In the old town hall worked the burgomeister, a cadaverous fellow named Max Muller. “Good to meet you, Comrade Captain!” he said, shaking Bokov’s hand. He belonged to the Social Unity Party of Germany, of course-the Russians wouldn’t have given him even the semblance of power if he hadn’t. And he might well have spent the Hitler years in Russian exile with Ulbricht if he so readily recognized Bokov’s rank badges.

“You’ve had a string of assassinations here,” Bokov said. Red Army soldiers had established a barbed-wire perimeter around the town hall. They wanted to keep Muller alive if they could. He was the fourth burgomeister Chemnitz had known since the surrender.

“We have,” he agreed now. Sweat glinted on his pale forehead, though the day was far from warm. He had to be wondering what the Heydrichites were plotting now-and who could blame him? “Neither our own resources nor those of the fraternal Soviet forces in the area have quelled them.”

He certainly sounded like a good Marxist-Leninist. All the same, Bokov’s voice was dry as he asked, “And what makes you think one more officer will be able to set things right like this?” He snapped his fingers.

“Oh, but, Comrade Captain, you’re not just one officer! You’re the NKVD!” Muller exclaimed.

“Well, not all of it,” Bokov said, more dryly still. He was glad this Fritz respected and feared the Soviet security apparatus. But he meant what he’d said before: there was only one of him.

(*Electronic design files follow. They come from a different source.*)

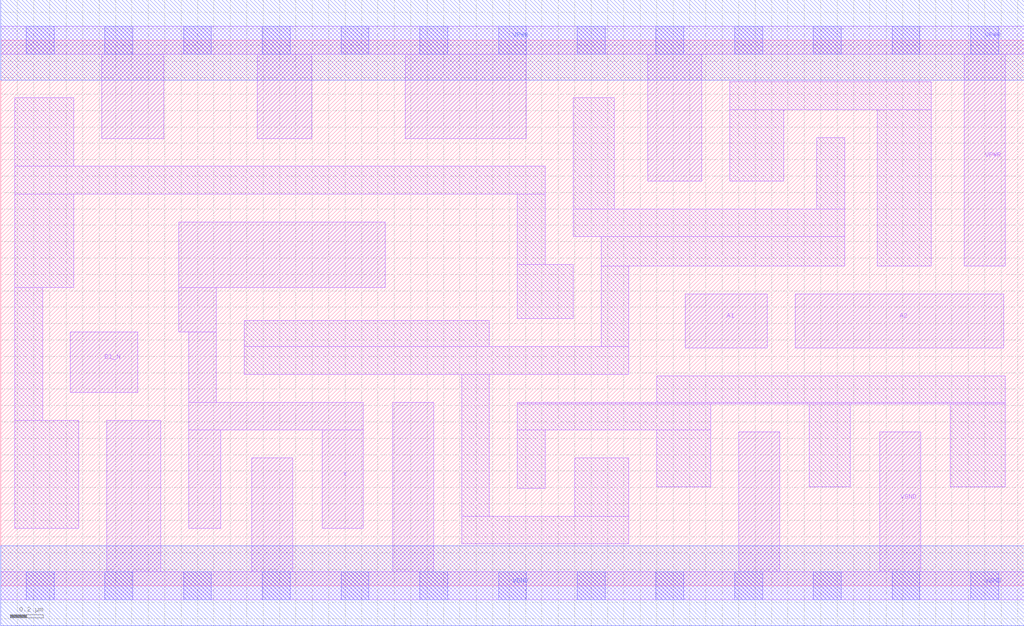
<source format=lef>
# Copyright 2020 The SkyWater PDK Authors
#
# Licensed under the Apache License, Version 2.0 (the "License");
# you may not use this file except in compliance with the License.
# You may obtain a copy of the License at
#
#     https://www.apache.org/licenses/LICENSE-2.0
#
# Unless required by applicable law or agreed to in writing, software
# distributed under the License is distributed on an "AS IS" BASIS,
# WITHOUT WARRANTIES OR CONDITIONS OF ANY KIND, either express or implied.
# See the License for the specific language governing permissions and
# limitations under the License.
#
# SPDX-License-Identifier: Apache-2.0

VERSION 5.7 ;
  NAMESCASESENSITIVE ON ;
  NOWIREEXTENSIONATPIN ON ;
  DIVIDERCHAR "/" ;
  BUSBITCHARS "[]" ;
UNITS
  DATABASE MICRONS 200 ;
END UNITS
MACRO sky130_fd_sc_hs__o21ba_4
  CLASS CORE ;
  SOURCE USER ;
  FOREIGN sky130_fd_sc_hs__o21ba_4 ;
  ORIGIN  0.000000  0.000000 ;
  SIZE  6.240000 BY  3.330000 ;
  SYMMETRY X Y ;
  SITE unit ;
  PIN A1
    ANTENNAGATEAREA  0.492000 ;
    DIRECTION INPUT ;
    USE SIGNAL ;
    PORT
      LAYER li1 ;
        RECT 4.175000 1.450000 4.675000 1.780000 ;
    END
  END A1
  PIN A2
    ANTENNAGATEAREA  0.492000 ;
    DIRECTION INPUT ;
    USE SIGNAL ;
    PORT
      LAYER li1 ;
        RECT 4.845000 1.450000 6.115000 1.780000 ;
    END
  END A2
  PIN B1_N
    ANTENNAGATEAREA  0.279000 ;
    DIRECTION INPUT ;
    USE SIGNAL ;
    PORT
      LAYER li1 ;
        RECT 0.425000 1.180000 0.835000 1.550000 ;
    END
  END B1_N
  PIN X
    ANTENNADIFFAREA  1.093800 ;
    DIRECTION OUTPUT ;
    USE SIGNAL ;
    PORT
      LAYER li1 ;
        RECT 1.085000 1.550000 1.315000 1.820000 ;
        RECT 1.085000 1.820000 2.345000 2.220000 ;
        RECT 1.145000 0.350000 1.340000 0.950000 ;
        RECT 1.145000 0.950000 2.210000 1.120000 ;
        RECT 1.145000 1.120000 1.315000 1.550000 ;
        RECT 1.960000 0.350000 2.210000 0.950000 ;
    END
  END X
  PIN VGND
    DIRECTION INOUT ;
    USE GROUND ;
    PORT
      LAYER li1 ;
        RECT 0.000000 -0.085000 6.240000 0.085000 ;
        RECT 0.645000  0.085000 0.975000 1.010000 ;
        RECT 1.530000  0.085000 1.780000 0.780000 ;
        RECT 2.390000  0.085000 2.640000 1.120000 ;
        RECT 4.500000  0.085000 4.750000 0.940000 ;
        RECT 5.360000  0.085000 5.610000 0.940000 ;
      LAYER mcon ;
        RECT 0.155000 -0.085000 0.325000 0.085000 ;
        RECT 0.635000 -0.085000 0.805000 0.085000 ;
        RECT 1.115000 -0.085000 1.285000 0.085000 ;
        RECT 1.595000 -0.085000 1.765000 0.085000 ;
        RECT 2.075000 -0.085000 2.245000 0.085000 ;
        RECT 2.555000 -0.085000 2.725000 0.085000 ;
        RECT 3.035000 -0.085000 3.205000 0.085000 ;
        RECT 3.515000 -0.085000 3.685000 0.085000 ;
        RECT 3.995000 -0.085000 4.165000 0.085000 ;
        RECT 4.475000 -0.085000 4.645000 0.085000 ;
        RECT 4.955000 -0.085000 5.125000 0.085000 ;
        RECT 5.435000 -0.085000 5.605000 0.085000 ;
        RECT 5.915000 -0.085000 6.085000 0.085000 ;
      LAYER met1 ;
        RECT 0.000000 -0.245000 6.240000 0.245000 ;
    END
  END VGND
  PIN VPWR
    DIRECTION INOUT ;
    USE POWER ;
    PORT
      LAYER li1 ;
        RECT 0.000000 3.245000 6.240000 3.415000 ;
        RECT 0.615000 2.730000 0.995000 3.245000 ;
        RECT 1.565000 2.730000 1.895000 3.245000 ;
        RECT 2.465000 2.730000 3.205000 3.245000 ;
        RECT 3.945000 2.470000 4.275000 3.245000 ;
        RECT 5.875000 1.950000 6.125000 3.245000 ;
      LAYER mcon ;
        RECT 0.155000 3.245000 0.325000 3.415000 ;
        RECT 0.635000 3.245000 0.805000 3.415000 ;
        RECT 1.115000 3.245000 1.285000 3.415000 ;
        RECT 1.595000 3.245000 1.765000 3.415000 ;
        RECT 2.075000 3.245000 2.245000 3.415000 ;
        RECT 2.555000 3.245000 2.725000 3.415000 ;
        RECT 3.035000 3.245000 3.205000 3.415000 ;
        RECT 3.515000 3.245000 3.685000 3.415000 ;
        RECT 3.995000 3.245000 4.165000 3.415000 ;
        RECT 4.475000 3.245000 4.645000 3.415000 ;
        RECT 4.955000 3.245000 5.125000 3.415000 ;
        RECT 5.435000 3.245000 5.605000 3.415000 ;
        RECT 5.915000 3.245000 6.085000 3.415000 ;
      LAYER met1 ;
        RECT 0.000000 3.085000 6.240000 3.575000 ;
    END
  END VPWR
  OBS
    LAYER li1 ;
      RECT 0.085000 0.350000 0.475000 1.010000 ;
      RECT 0.085000 1.010000 0.255000 1.820000 ;
      RECT 0.085000 1.820000 0.445000 2.390000 ;
      RECT 0.085000 2.390000 3.320000 2.560000 ;
      RECT 0.085000 2.560000 0.445000 2.980000 ;
      RECT 1.485000 1.290000 3.830000 1.460000 ;
      RECT 1.485000 1.460000 2.980000 1.620000 ;
      RECT 2.810000 0.255000 3.830000 0.425000 ;
      RECT 2.810000 0.425000 2.980000 1.290000 ;
      RECT 3.150000 0.595000 3.320000 0.950000 ;
      RECT 3.150000 0.950000 4.330000 1.110000 ;
      RECT 3.150000 1.110000 6.125000 1.120000 ;
      RECT 3.150000 1.630000 3.490000 1.960000 ;
      RECT 3.150000 1.960000 3.320000 2.390000 ;
      RECT 3.490000 2.130000 5.145000 2.300000 ;
      RECT 3.490000 2.300000 3.740000 2.980000 ;
      RECT 3.500000 0.425000 3.830000 0.780000 ;
      RECT 3.660000 1.460000 3.830000 1.950000 ;
      RECT 3.660000 1.950000 5.145000 2.130000 ;
      RECT 4.000000 0.605000 4.330000 0.950000 ;
      RECT 4.000000 1.120000 6.125000 1.280000 ;
      RECT 4.445000 2.470000 4.775000 2.905000 ;
      RECT 4.445000 2.905000 5.675000 3.075000 ;
      RECT 4.930000 0.605000 5.180000 1.110000 ;
      RECT 4.975000 2.300000 5.145000 2.735000 ;
      RECT 5.345000 1.950000 5.675000 2.905000 ;
      RECT 5.790000 0.605000 6.125000 1.110000 ;
  END
END sky130_fd_sc_hs__o21ba_4

</source>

“You have the rest behind you,” Muller declared in ringing tones.

The other NKVD men were probably goddamn glad they were nowhere near Chemnitz. The place stank of death. So did a lot of Germany, but this was worse.

A labor gang of Germans-old men in overalls, younger men in Wehrmacht rags, and women in everything under the sun-dumped rubble into wheelbarrows and carted it away. How many wheelbarrows full of broken bricks and shattered masonry did Chemnitz hold? How many did all the Soviet zone hold? How many did all of Germany hold? How many years would it take to clear them, and how big a mountain would they make added together?

A tall one, Bokov hoped. Then he wondered how big a mountain the rubble in the USSR would make. Leningrad and Stalingrad weren’t much besides rubble these days. Plenty of cities, some of them big ones, had changed hands four times, not just twice. As the Nazis fell back, they’d destroyed everything they could to keep the Red Army from using it against them.

How long would the Soviet Union take to get over the mauling the Fascist hyenas had given it? Vladimir Bokov scowled, not liking the answer that formed in his mind. Germany had caught hell, no doubt about it. But, even though the Red Army finally drove the invaders off with their tails between their legs, it was plain the USSR had caught whatever was worse than hell.